Identification of Targets in Disinformation News Articles Using Supervised Machine Learning

Published in In the proceedings of Advanced Data Mining and Applications, 2025

Recommended citation: Sadam Hussain, Akmal Khattak, Rabeeh Abbasi, Tony Russell-Rose, Venkata Chinthalapati, "Identification of Targets in Disinformation News Articles Using Supervised Machine Learning." In the proceedings of Advanced Data Mining and Applications, 2025.

Access paper here

Fake news or disinformation spreads widely among various communities worldwide due to the advancement in technology involving social media platforms such as Facebook, Twitter, and Instagram in our daily lives. Disinformation news is designed to mislead and deceive the public against some entities, particularly countries, the public, religion, etc.

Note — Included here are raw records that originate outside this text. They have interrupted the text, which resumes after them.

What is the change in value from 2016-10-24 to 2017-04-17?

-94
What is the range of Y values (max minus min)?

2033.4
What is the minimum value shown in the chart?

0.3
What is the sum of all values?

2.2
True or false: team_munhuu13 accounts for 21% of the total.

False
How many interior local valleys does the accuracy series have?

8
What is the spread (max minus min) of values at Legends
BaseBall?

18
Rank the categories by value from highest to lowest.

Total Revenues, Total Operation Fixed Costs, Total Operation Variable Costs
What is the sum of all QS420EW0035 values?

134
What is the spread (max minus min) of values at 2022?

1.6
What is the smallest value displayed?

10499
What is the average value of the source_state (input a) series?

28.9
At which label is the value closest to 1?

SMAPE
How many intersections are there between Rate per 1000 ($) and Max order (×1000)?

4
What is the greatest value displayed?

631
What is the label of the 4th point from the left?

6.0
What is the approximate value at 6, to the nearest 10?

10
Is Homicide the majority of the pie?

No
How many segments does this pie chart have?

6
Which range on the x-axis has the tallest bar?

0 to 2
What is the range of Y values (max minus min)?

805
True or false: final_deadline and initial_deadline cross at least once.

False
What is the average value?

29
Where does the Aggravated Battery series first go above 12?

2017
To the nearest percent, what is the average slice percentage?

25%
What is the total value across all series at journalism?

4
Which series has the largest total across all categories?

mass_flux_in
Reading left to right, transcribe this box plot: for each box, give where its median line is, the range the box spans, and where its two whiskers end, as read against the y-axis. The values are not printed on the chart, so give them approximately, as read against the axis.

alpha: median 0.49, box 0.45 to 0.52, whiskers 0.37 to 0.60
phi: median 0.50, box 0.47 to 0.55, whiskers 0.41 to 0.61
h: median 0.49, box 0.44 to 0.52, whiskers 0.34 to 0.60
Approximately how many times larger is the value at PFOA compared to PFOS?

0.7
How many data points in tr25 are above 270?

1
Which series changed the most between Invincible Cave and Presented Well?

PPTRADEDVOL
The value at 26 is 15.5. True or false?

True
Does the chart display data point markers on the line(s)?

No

This news is frequently disseminated by individuals, organizations, covert agencies, or nations to target particular governments and organizations to damage their international standing. In the past, academics concentrated on issues related to classification problems, identifying fake news, and detecting fake profiles. In the field mentioned above, locating hidden targets is a popular topic of investigation. In the proposed work, we have used the EU Disinfo Lab dataset to identify the targets within the disinformation news articles. The targets in disinformation news are identified using content features, unigram, bigram, unigram with bigram, and unigram with trigram. The proposed model is trained using supervised machine learning techniques such as the Linear Support Vector Classifier (LSVC) and Logistic Regression (LR), as well as three ensemble methods: Random Forest (RF), Passive Aggressive (PA), and extreme Gradient Boosting Classifier (XGB). For nine classes, the LSVC performed better on all four N-grams, including unigram, bigram, unigram with bigram, and unigram with trigram. This classifier also performed better for three classes except for unigram with bigram and unigram with trigram features; for these features, it was the second highest after LR. The targets were correctly identified using contents features by unigram with bigram and unigram with trigram, with a higher accuracy of 77{\%} for each.